**Page extract**

Clicking on the arrows in the column names will sort the whole table according to the values in that column: either alphabetically if the values are strings; or in descending/ascending order if the values are numerical.

For some of the profiles (e.g. for Verb patterns under the Grammatical Profile), columsn can be added or removed using a tick box "Extend columns..."


2.3 Frequency information

Link: https://spraakbanken.github.io/L2_profiles/SwedishL2profiles#23-frequency-information

We present two types of frequency - receptive and productive - for each item in the Table view. Receptive frequency comes from the COCTAILL corpus (coursebooks, including both reading texts and activities surrounding it). Productive frequency comes from the SweLL-pilot corpus (learner essays). In each case, we report the absolute frequency (i.e. number of hits/tokens) for the current item at a particular level, and its relative frequency. The numbers are clickable, and open a full list of hits using Korp search interface (Ahlberg et al. 2013).

**Data**
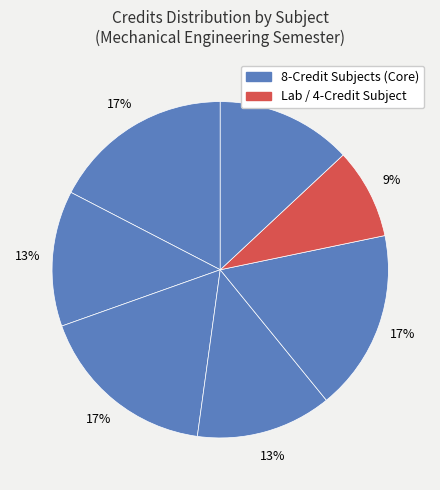

How many slices are in this pie chart?

7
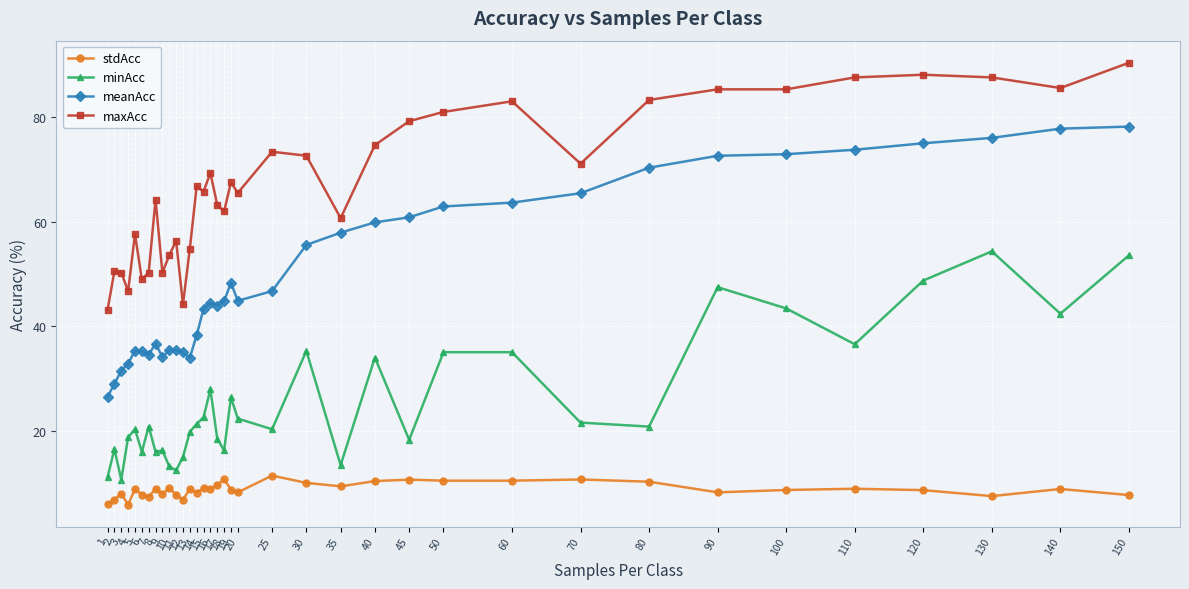

List the series in order of their overall mean, highest first.

maxAcc, meanAcc, minAcc, stdAcc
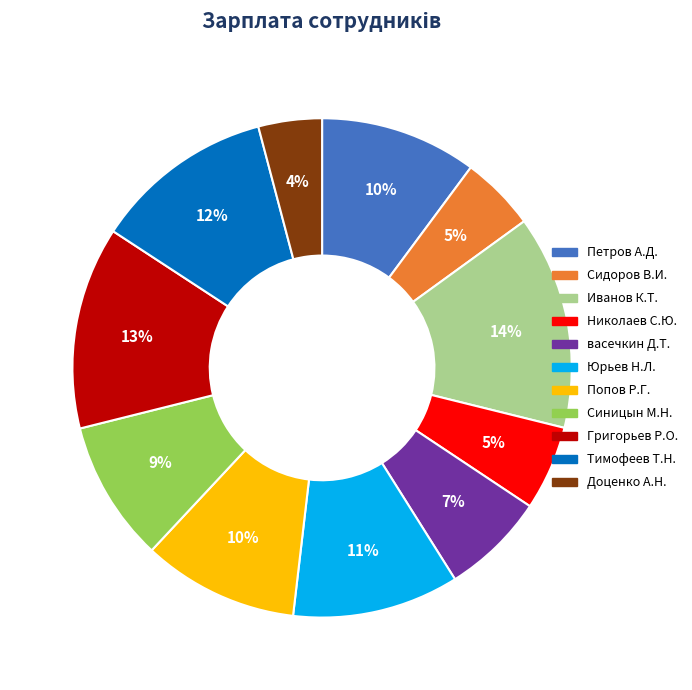

To the nearest percent, what percentage of the pie is васечкин Д.Т.?

7%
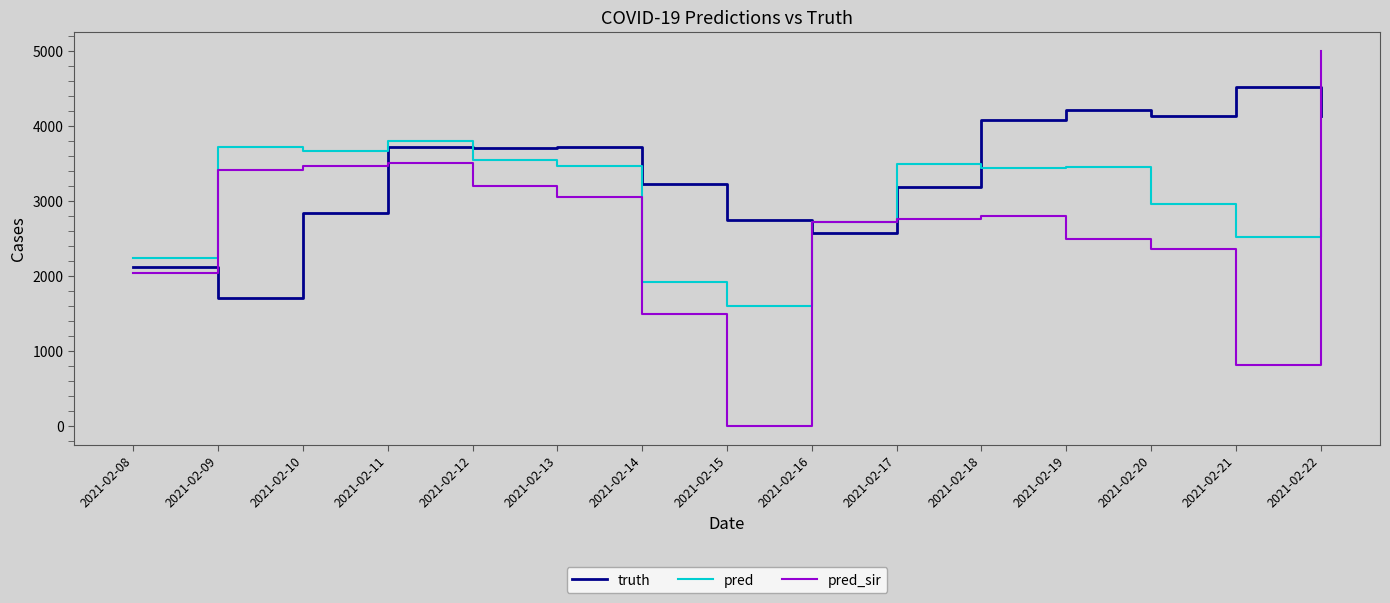

In pred_sir, how many points are higher than both neighbors (excluding endpoints)?

2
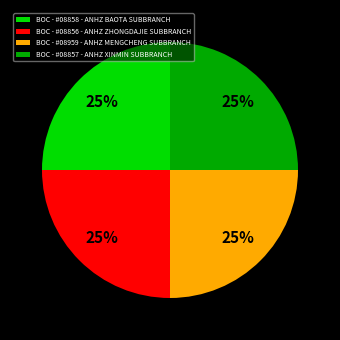

What is the ratio of the value at BOC - #08858 - ANHZ BAOTA SUBBRANCH to the value at BOC - #08959 - ANHZ MENGCHENG SUBBRANCH?

1.0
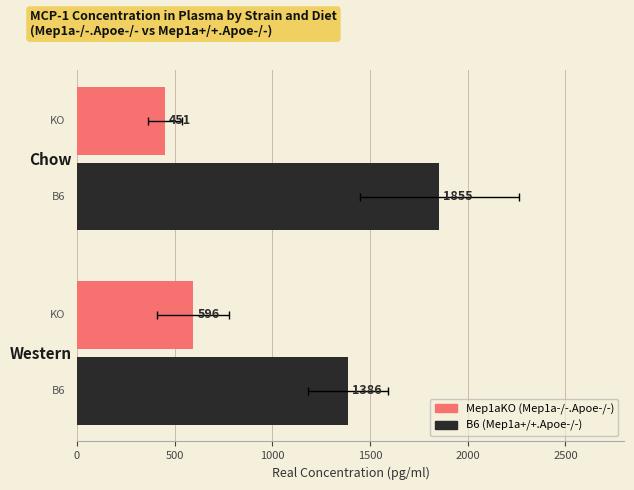

Are the bars grouped side by side (vs. stacked)?

Yes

**Problem description**
Can you reproduce everything in the passage on the Swedish L2 profiles from "For some of" down to "et al. 2013).", word for word?

**Solution for this problem**
For some of the profiles (e.g. for Verb patterns under the Grammatical Profile), columsn can be added or removed using a tick box "Extend columns..."


2.3 Frequency information

Link: https://spraakbanken.github.io/L2_profiles/SwedishL2profiles#23-frequency-information

We present two types of frequency - receptive and productive - for each item in the Table view. Receptive frequency comes from the COCTAILL corpus (coursebooks, including both reading texts and activities surrounding it). Productive frequency comes from the SweLL-pilot corpus (learner essays). In each case, we report the absolute frequency (i.e. number of hits/tokens) for the current item at a particular level, and its relative frequency. The numbers are clickable, and open a full list of hits using Korp search interface (Ahlberg et al. 2013).